It's been slightly more than six months since I released the first version of the Riak Handbook. It's been an amazing and incredible ride so far, and it's about time I wrote about how things went from the perspective of publishing, marketing and selling this book all on my own. For this I draw inspiration from Jarrod Drysdale's post on his book Bootstrapping Design and Jesse Storimer's post on the sales of his book Working With Unix Processes. Both books are awesome, by the way, and well worth checking out.

Introduction

Originally I wanted to write a book on NoSQL. I called it "NoSQL Handbook", and I wanted it to cover the better-known NoSQL databases, including Riak, Redis, Cassandra, CouchDB and MongoDB. That was in early 2011. I wrote a chapter on MongoDB, but it didn't feel right to me, so I tried a different approach on the Riak chapter, much more focused on being practical and introducing the user-facing concepts in a streamlined way, building up as the book progresses.

That approach felt much more natural to me, so eventually I started on the Redis chapter and thought I nailed it. I continued working on the Riak chapter afterwards in a similar style. Focusing on practical and interesting usage made it much more approachable to me, so I figured I might just do the same for others. That's not exactly how you build a product, though, I was lucky that so many customers agreed with this approach to writing the book.

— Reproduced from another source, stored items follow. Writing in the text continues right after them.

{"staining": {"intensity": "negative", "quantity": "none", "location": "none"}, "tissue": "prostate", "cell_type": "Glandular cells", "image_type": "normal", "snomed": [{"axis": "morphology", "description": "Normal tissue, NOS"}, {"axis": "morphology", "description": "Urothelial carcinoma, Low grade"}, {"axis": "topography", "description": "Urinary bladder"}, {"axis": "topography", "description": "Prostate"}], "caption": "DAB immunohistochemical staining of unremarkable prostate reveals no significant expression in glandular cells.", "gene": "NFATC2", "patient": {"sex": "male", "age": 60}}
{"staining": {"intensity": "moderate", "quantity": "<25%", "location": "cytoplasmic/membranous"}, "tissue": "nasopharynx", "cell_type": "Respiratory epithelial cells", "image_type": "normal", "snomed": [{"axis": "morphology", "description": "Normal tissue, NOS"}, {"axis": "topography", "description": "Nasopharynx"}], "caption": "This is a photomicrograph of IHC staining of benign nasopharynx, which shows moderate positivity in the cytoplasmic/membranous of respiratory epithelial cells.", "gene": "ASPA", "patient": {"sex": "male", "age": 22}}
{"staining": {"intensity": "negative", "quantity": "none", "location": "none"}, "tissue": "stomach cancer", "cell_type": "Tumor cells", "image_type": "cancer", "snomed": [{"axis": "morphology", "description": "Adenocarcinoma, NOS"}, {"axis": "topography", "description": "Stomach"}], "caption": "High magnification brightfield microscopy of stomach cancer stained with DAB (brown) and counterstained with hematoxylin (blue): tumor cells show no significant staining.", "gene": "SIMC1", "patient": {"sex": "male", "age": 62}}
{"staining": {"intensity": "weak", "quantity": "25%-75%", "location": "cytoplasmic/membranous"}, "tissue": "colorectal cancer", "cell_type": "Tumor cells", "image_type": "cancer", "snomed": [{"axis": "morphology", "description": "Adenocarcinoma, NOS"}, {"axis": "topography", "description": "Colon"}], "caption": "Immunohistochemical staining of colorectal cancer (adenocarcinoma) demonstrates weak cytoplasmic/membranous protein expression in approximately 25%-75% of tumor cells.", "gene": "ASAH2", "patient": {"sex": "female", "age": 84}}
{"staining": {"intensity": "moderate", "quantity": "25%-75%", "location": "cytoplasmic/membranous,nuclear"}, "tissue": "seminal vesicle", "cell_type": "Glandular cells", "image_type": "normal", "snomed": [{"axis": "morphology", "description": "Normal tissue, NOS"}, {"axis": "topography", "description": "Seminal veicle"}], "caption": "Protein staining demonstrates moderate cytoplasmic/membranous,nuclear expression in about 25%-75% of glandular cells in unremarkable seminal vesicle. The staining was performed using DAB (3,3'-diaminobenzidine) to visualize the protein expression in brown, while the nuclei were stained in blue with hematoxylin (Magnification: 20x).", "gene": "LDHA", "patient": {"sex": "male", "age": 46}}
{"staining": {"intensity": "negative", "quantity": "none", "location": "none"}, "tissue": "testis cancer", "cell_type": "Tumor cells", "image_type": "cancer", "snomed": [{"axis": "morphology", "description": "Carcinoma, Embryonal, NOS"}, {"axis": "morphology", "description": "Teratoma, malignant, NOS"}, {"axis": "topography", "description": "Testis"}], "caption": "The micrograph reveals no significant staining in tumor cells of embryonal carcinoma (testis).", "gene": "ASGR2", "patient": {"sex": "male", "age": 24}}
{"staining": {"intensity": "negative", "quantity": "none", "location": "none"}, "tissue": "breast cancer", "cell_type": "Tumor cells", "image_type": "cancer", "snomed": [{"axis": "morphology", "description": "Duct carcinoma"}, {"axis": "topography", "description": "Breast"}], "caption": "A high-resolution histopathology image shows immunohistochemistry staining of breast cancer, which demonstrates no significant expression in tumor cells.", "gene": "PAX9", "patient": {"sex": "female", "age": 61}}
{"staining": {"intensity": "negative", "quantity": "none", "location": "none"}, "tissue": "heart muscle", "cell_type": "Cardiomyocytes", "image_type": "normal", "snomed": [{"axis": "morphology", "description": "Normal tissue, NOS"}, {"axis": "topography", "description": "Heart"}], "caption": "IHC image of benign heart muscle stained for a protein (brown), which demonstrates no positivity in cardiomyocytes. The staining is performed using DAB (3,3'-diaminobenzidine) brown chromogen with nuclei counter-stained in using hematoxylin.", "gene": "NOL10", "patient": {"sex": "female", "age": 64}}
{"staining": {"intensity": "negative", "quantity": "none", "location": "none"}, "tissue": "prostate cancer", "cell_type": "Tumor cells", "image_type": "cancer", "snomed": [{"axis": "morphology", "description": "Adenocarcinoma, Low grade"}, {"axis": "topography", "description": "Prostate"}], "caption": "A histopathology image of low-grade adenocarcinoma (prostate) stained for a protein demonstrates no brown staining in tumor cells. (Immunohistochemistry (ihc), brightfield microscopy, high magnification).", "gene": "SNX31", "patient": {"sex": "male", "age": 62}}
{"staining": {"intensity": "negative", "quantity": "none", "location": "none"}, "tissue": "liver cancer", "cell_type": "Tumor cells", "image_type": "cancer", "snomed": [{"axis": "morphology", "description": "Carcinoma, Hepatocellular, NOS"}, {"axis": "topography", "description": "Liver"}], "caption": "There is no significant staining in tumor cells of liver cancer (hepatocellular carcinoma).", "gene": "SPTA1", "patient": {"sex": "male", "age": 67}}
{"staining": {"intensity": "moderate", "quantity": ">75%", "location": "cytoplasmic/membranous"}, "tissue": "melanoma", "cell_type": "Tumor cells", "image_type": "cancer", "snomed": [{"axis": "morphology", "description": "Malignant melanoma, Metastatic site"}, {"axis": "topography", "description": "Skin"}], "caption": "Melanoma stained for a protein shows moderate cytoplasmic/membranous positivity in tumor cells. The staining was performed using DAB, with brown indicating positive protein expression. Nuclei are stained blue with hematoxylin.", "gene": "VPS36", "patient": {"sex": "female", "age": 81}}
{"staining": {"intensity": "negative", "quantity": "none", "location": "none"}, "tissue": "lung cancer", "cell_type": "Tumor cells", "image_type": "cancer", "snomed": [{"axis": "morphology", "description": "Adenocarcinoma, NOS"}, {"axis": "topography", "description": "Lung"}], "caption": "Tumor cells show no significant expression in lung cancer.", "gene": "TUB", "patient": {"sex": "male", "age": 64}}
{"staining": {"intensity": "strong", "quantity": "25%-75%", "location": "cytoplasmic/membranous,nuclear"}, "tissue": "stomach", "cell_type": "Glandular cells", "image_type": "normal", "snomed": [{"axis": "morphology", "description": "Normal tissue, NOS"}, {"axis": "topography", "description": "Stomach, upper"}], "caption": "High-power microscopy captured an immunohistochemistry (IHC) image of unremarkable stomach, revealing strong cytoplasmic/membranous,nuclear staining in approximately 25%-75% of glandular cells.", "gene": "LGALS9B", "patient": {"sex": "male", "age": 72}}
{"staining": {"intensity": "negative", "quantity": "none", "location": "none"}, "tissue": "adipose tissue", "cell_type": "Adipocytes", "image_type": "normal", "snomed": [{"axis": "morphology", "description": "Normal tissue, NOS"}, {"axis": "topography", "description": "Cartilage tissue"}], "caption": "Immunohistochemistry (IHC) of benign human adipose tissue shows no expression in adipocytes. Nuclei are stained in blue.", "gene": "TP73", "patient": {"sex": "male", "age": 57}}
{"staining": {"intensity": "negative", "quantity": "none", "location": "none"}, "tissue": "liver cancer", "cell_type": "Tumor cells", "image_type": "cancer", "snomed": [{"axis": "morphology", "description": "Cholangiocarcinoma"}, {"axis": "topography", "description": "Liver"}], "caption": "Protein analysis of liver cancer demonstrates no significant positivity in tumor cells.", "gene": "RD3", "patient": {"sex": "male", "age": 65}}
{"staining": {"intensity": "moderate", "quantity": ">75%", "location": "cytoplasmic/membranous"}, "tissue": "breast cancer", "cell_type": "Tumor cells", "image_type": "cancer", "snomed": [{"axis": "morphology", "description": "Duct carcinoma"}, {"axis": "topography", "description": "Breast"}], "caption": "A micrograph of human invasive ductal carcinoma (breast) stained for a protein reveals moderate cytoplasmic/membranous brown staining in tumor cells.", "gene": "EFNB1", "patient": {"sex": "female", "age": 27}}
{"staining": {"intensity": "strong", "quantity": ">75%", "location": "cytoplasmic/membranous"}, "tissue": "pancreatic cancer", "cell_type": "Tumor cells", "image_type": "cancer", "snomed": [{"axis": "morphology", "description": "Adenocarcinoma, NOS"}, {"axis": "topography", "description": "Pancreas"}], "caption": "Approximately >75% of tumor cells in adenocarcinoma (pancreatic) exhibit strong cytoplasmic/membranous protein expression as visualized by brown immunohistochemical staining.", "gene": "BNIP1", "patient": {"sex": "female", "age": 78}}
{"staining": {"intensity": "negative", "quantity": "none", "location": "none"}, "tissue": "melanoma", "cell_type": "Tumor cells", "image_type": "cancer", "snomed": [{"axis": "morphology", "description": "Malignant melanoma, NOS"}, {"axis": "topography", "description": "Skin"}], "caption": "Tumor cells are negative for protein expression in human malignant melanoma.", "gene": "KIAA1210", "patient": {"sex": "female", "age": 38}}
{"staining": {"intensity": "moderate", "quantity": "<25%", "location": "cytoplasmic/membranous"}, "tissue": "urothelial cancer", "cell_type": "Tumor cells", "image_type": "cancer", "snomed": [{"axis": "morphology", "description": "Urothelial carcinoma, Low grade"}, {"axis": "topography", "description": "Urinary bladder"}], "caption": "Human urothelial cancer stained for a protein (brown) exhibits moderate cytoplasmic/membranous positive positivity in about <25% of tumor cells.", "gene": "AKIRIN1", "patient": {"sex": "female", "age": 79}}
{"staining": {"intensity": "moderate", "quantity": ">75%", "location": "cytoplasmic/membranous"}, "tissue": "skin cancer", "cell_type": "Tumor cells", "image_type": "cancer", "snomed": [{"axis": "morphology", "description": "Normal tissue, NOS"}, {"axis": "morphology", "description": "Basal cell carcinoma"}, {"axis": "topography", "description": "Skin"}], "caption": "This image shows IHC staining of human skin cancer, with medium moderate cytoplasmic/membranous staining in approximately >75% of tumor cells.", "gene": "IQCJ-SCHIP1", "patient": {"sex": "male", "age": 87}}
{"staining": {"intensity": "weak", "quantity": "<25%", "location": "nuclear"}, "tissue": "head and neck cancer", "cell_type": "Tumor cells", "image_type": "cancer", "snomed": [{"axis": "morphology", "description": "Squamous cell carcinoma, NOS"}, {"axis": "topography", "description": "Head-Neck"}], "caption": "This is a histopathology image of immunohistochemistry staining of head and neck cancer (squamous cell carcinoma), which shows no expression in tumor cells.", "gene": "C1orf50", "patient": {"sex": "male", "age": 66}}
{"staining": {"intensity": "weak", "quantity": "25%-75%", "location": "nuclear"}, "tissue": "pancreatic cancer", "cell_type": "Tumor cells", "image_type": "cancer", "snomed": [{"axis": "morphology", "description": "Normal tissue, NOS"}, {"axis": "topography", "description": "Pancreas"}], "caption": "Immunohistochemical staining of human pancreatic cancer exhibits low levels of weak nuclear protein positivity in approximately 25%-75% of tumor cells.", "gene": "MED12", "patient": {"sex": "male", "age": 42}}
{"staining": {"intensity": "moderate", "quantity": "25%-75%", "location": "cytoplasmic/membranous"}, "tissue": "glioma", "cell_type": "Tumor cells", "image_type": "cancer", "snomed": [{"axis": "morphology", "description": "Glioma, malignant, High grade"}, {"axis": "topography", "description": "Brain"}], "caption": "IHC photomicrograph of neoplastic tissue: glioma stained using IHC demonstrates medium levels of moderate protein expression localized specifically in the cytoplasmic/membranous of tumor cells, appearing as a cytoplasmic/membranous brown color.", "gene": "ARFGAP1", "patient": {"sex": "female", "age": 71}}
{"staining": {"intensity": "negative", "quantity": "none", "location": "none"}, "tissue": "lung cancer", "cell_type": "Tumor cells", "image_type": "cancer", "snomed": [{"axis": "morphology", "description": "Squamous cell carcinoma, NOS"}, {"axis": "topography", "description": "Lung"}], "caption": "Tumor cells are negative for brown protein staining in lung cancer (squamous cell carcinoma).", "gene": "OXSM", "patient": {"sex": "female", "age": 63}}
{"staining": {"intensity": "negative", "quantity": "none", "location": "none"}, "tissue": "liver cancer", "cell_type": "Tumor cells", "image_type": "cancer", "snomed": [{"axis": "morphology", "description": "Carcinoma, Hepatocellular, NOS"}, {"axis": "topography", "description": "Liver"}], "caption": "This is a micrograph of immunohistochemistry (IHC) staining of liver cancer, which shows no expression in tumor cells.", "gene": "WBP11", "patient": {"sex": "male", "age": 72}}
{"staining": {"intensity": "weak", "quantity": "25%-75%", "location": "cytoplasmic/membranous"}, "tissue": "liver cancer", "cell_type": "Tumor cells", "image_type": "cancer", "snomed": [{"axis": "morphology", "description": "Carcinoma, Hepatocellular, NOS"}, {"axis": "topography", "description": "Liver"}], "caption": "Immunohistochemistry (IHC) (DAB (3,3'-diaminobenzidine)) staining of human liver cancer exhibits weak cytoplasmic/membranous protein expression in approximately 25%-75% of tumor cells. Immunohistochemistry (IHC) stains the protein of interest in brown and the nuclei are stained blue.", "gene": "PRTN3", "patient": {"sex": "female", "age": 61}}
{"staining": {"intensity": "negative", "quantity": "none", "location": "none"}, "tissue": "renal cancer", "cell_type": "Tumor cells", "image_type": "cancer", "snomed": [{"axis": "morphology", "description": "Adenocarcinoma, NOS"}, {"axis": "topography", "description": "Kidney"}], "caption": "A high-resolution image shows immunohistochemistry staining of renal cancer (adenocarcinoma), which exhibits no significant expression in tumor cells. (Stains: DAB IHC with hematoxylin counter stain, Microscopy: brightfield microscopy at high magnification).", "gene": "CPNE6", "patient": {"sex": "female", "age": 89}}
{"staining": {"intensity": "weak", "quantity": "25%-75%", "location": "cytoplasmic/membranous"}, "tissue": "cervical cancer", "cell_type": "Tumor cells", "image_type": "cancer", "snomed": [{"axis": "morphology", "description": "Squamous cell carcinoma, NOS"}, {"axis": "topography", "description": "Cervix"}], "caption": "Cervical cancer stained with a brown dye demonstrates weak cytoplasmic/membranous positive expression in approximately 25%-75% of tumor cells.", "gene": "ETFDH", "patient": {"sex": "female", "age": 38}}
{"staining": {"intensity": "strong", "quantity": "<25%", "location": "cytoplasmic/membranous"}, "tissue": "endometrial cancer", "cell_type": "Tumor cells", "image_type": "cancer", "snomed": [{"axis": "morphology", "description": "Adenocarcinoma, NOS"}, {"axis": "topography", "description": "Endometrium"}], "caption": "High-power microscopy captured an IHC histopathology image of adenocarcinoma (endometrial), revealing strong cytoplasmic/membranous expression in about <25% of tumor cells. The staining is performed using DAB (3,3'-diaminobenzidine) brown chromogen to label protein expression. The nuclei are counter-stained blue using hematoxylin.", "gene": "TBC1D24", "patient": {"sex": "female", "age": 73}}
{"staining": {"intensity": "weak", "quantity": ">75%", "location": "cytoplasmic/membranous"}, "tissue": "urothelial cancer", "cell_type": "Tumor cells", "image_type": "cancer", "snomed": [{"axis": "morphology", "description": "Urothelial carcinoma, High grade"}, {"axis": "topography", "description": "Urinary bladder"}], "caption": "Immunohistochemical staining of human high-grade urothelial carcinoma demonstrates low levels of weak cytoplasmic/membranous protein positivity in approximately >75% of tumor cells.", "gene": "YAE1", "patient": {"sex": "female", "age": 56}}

The Riak chapter grew and grew, eventually it clocked in at 120 pages and kept growing. My list of things to write about was long, it still is. So I turned to Amy Hoy's 30x500 class, which I was part of last winter, and brought up the idea of first creating a product focused on a single database and to follow up with the bigger book later on.

I started to like the idea, and was encouraged by Amy to try this route. Six months later, going down that route was a success, though there was no guarantee at all it would end up being one.

Let's look at the numbers.

Numbers, Spikes, Cause and Effect

It's weird talking about this, because it involves sales numbers, money and being very open about the selling part of the book. It feels weird because not a lot of people selling products do it. It feels weird because book authors are usually not very open about the royalties they get. I have the most respect for anyone writing a book, make no mistake. But I do want to encourage people to go down the self-publishing route, to build products, to write books, sell and market them.

Since the book went on sale on December 15th 2011, it has sold 746 copies to this very day, grossing in at a total of $22,007.67. 8.9% of that go to my fulfillment provider, leaving a profit of $20,048.99. The total splits into 7 site licenses and the 739 single licenses.

It's hard to express how grateful I am. The number of sales have exceeded my wildest expectations. I thought if I got to $2,000 I would strike off the book as a success. I was insanely happy when I reached 2k, every step afterwards I could hardly believe, eventually reaching an unbelievable milestone of $10,000.

But on the other hand, maybe the sales numbers aren't entirely a coincidence. Here's a graph representing sales in the last six months.

Sales

There's a huge and a smaller spike at the beginning and several smaller spikes along the way. Even though I can't put my finger on all of the smaller spikes (something which I must work on for sure), there are some that can be explained in terms of marketing. Let's put some context on each and see what happened.

Sales

The first spike is the first day of publishing the book. I ended up selling 89 copies on the first day, 52 on the second. The book got posted on HackerNews, and so did an article on building activity feeds with Riak that I published the same day.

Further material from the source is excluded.